National Museum's half-baked Harappan food walk sans a non-vegetarian menu

Historical Gastronomica: The Indus Dining Experience is on till February 25

National Museum's half-baked Harappan food walk sans a non-vegetarian menu Harappan Civilization food pop-up at Delhi's National Museum

The ‘Historical Gastronomica: The Indus Dining Experience’ at the National Museum in Delhi has a specially crafted tasting menu on Harappan food culture that includes Khatti dal, Kachri ki sabzi, black gram stewed with jaggery and seasame oil, raggi ladu, thin barley griddle cakes, sweet rice with banana and honey and a special “Indus Valley Khichri”. However, it has removed its non-vegetarian options from its menu, which included meat fat soup, quail roasted in Saal patta and salt cured sheep, at the last minute.

What should a food pop-up at Delhi's National Museum be like? Considering it's one of the largest museums in India, housing the most significant art objects from the prehistoric to the modern era, it's a surprise how the idea of interpreting ancient history on a gustatory plane hasn't been explored yet.

Architect and conservation consultant Somi Chatterjee, during a walk-through for ‘Historical Gastronomica’ on Harappan food culture at the National Museum in Delhi, asks a group a visitors if they know what Umami is. The evolved palate of the Harappans included all kinds of pulses, lentils and spices including garlic, ginger and coriander. Salt was amply available. Their cooking implements, vessels, chulhas and pits were so sophisticated, they even barbequed and distilled. Chatterjee also informs visitors how there might have been hilsa and shutki fish (dried fish). When she reaches the Harappan sites on the Markan coast in the Balochistan province on the map, we learn how the Harappans tamed their camels who could often act fussy. “They made a paste out of dates (seeds) and powdered fish bones. And the mash was fed to the camels to sustain them. They also ate the same thing,” Chatterjee reveals slowly and carefully, waiting to see the reaction. “We shared bread with the camel,” she declares with a hint of pride. 

It is to be borne in mind that inhabitants of the middle Bronze age across Asia ate meat. There is  sufficient documented evidence of domesticated animals in the Harappan age; they are believed to have kept sheep, goats, buffaloes, chickens and hunted for animals and wildfowl, apart from consuming fish and shellfish from the rivers and the seas. Also the argument of the additional director general of National Museum, as reported in the Indian Express, that the presence of idols of gods and goddesses, and a relic of Lord Buddha, might make the cooking of non-vegetarian food on the premises a sensitive matter does not hold water.
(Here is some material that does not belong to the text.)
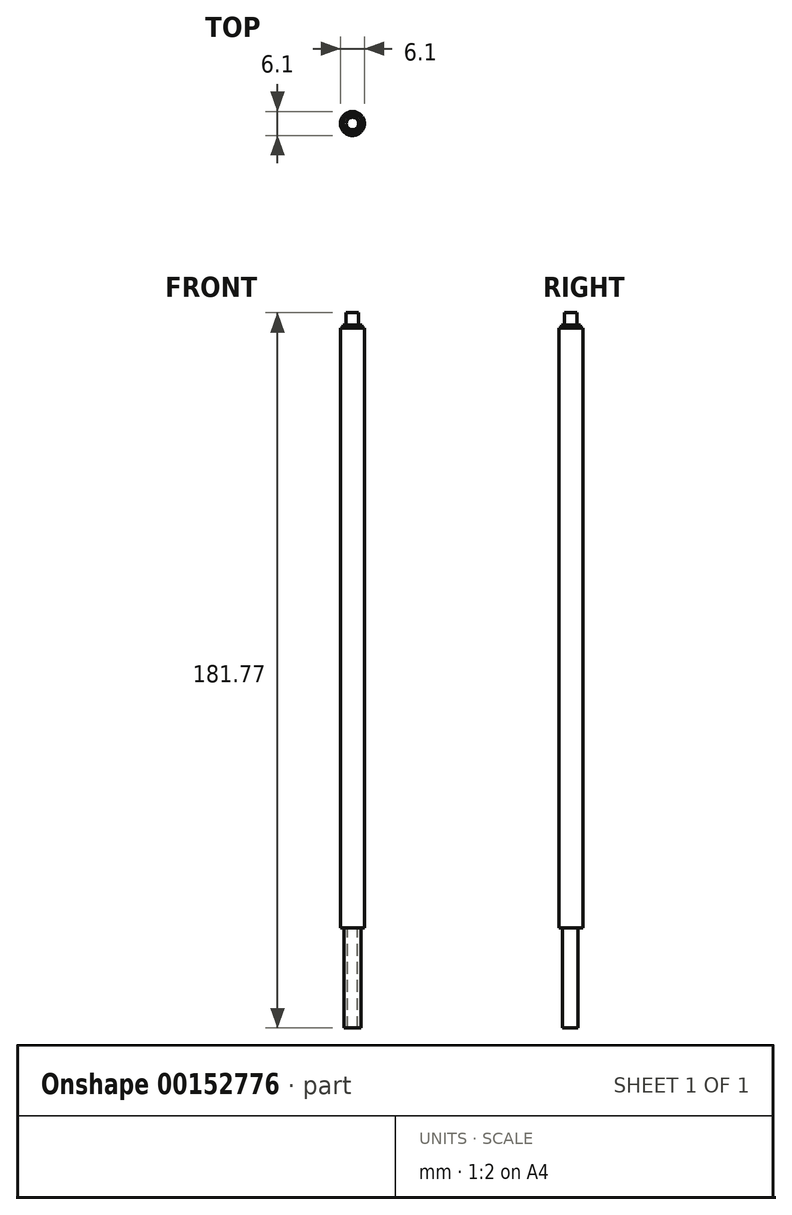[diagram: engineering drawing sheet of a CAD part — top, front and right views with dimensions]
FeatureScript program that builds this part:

Divinity of the religious kind is not infused in sculptures and art objects, unless these idols are consecrated in temples with proper rituals. 

With the ongoing Indus Dining Experience―curated jointly by the National Museum and One Station Million Stories (OSMS)―the premier Institute is flipping the narrative once again in visitor engagement. By opening out its premises to offer a re-creation of the food of the Harappan Civilization with a curated menu, the museum is pro-actively looking at revisiting years of archaeological research and artefacts on the subcontinent's earliest known urban culture. When you think about how the National Museum has one of the most impressive artefact collection on the Indus Valley Civilization―its thematic gallery also displays the famous Bronze Dancing Girl, which was excavated from Mohenjodaro, a Harappan site―a literal re-imagining of the food of the Indus people by experts in the field is not to be missed. The in-house vendor of the National Museum canteen has been shifted out for the duration of the exhibition to allow for a celebrity chef to take over with his Indus Kitchen.

The special Indus Valley menu strictly adheres to ingredients identified by archaeologists and researchers from sites of Indus-Saraswati civilization, culled out by OSMS, a Delhi-based collective of conservation architects. They have attempted to emulate the documented temperature, speed and cooking techniques of this pre-historic time in collaboration with National award-winning chef Sabyasachi Gorai, popularly known as Chef Saby.

The food tasters are for ₹650 and dinner is ₹3,250 for vegetarian menu only.

When: 19 Feb, 9 am – 25 Feb, 8 pm

Where: National Museum, Janpath Road, New Delhi.